Live at Brixton Academy (released as Dido Live on Region 1) is a live album and DVD set by Dido, released in 2005. It was recorded over three nights in August 2004 at Brixton Academy in London during the Life for Rent tour.

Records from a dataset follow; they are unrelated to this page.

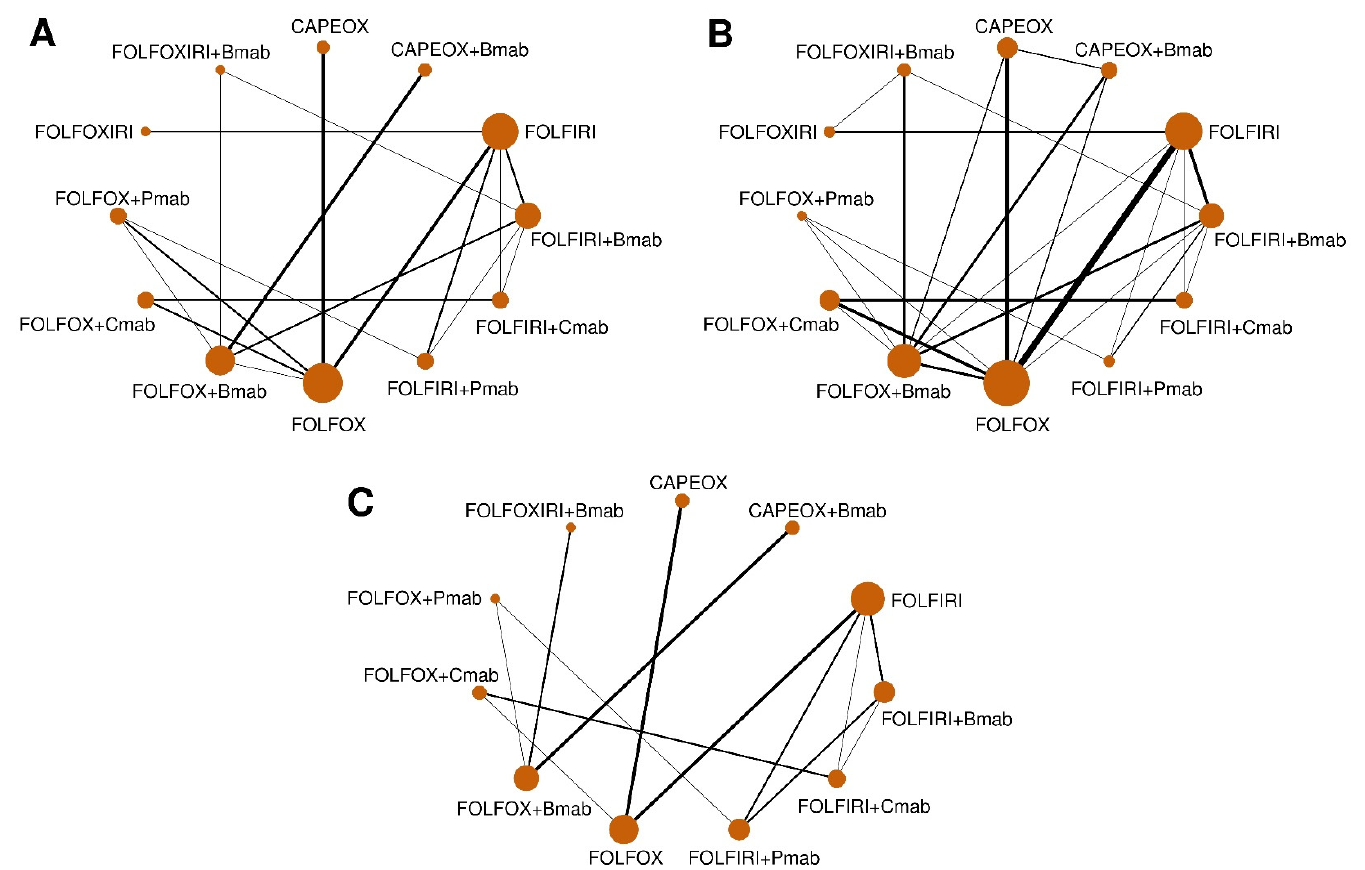
Figure 1. Network geometry of head-to-head trials. Data are presented as networks for comparison of ( A ) overall survival (observed values only), ( B ) overall survival (combining observed and predicted values), and ( C ) adverse events grade ≥ 3. The width of each line reflects the number of studies. The sizes of the circles are proportional to the number of study participants. FOLFOX (5-fluorouracil, folinic acid, and oxaliplatin), FOLFIRI (5-fluorouracil, folinic acid, and irinotecan), FOLFOXIRI (5-fluorouracil, folinic acid, oxaliplatin, and irinotecan), CAPEOX (capecitabine and oxaliplatin), Bmab (bevacizumab), Cmab (cetuximab), and Pmab (panitumumab).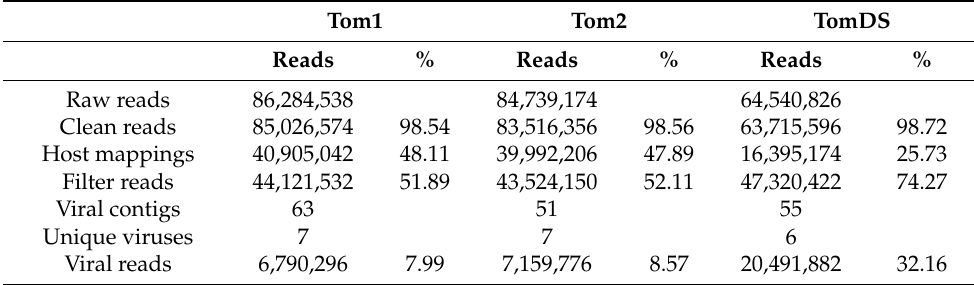
Table 2. Summary of sequencing and mapping results.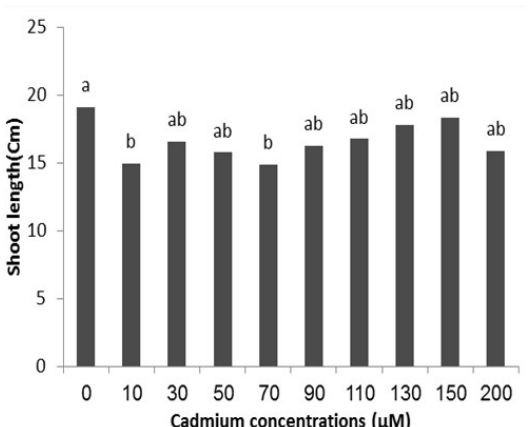
Fig. 1 . Effects of cadmium on shoot length of Brassica napus L.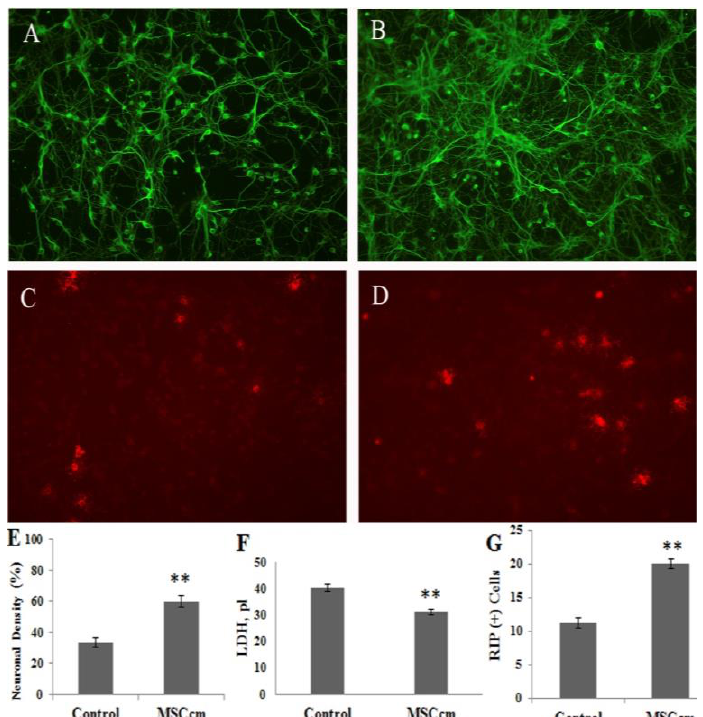
Figure 2. Beneficial effect of bone marrow mesenchymal stem cells (BM-MSC) conditioned medium (MSCcm) on cell survival in spinal cord neuron–glial cultures. ( A ) Beta III tubulin (+) neuronal connection of neuron–glial cultures. ( B ) Neuronal connection of MSCcm-treated neuron–glial cultures. ( C ) Rip (+) oligodendrocytes in neuron–glial cultures. ( D ) Oligodendrocytes in MSCcm-treated neuron–glial cultures. ( E ) Quantification of neuronal density of A and B. ( F ) Lactate dehydrogenase (LDH) release in the neuron–glial culture medium. ( G ) Quantification of oligodendroglial density of C and D. Data represent the mean ± SEM. ** p < 0.01, indicate significant difference between saline control and MSCcm treatment.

The DVD release includes a bonus audio CD which contains twelve of the recorded tracks, in a slightly modified order.

==Track listing==
===DVD track===
1. "Stoned" – 5:58
2. "Here with Me" – 4:35
3. "See You When You're 40" – 5:55
4. "Life for Rent" – 3:55
5. "Hunter" – 4:16
6. "Isobel" – 4:48
7. "My Life" – 3:18
8. "Honestly OK" – 7:09
9. "Don't Leave Home" – 4:20
10. "Mary's in India" – 3:30
11. "Take My Hand" – 5:53
12. "Thank You" – 4:09
13. "Sand in My Shoes" – 5:17
14. "White Flag" – 4:16
15. "Do You Have a Little Time" – 2:43
16. "All You Want" – 3:55
17. "See the Sun" – 6:06

===Bonus audio CD===
1. "Stoned" – 5:58
2. "Here with Me" – 4:35
3. "See You When You're 40" – 5:55
4. "Life for Rent" – 3:55
5. "Isobel" – 4:48
6. "Honestly OK" – 7:09
7. "Take My Hand" – 5:53
8. "Thank You" – 4:09
9. "Mary's in India" – 3:30
10. "Sand in My Shoes" – 5:17
11. "White Flag" – 4:16
12. "See the Sun" – 6:06

==Personnel==
- Dido – vocals
- Vini Miranda – guitar
- Keith Golden – bass guitar
- John Deley – keyboards
- Alex Alexander – drums
- Jody Linscott – percussion

==Charts==

Chart performance for Live at Brixton Academy
| Chart (2005) | Peak position |
|---|---|
| Australian Albums (ARIA) | 53 |
| German Albums (Offizielle Top 100) | 50 |
| Portuguese Albums (AFP) | 19 |

==Certifications==

Certifications for Live at Brixton Academy
| Region | Certification | Certified units/sales |
| Australia (ARIA) | Platinum | 15,000^{^} |
| France (SNEP) | Platinum | 20,000^{*} |
^{*} Sales figures based on certification alone. ^{^} Shipments figures based on certification alone.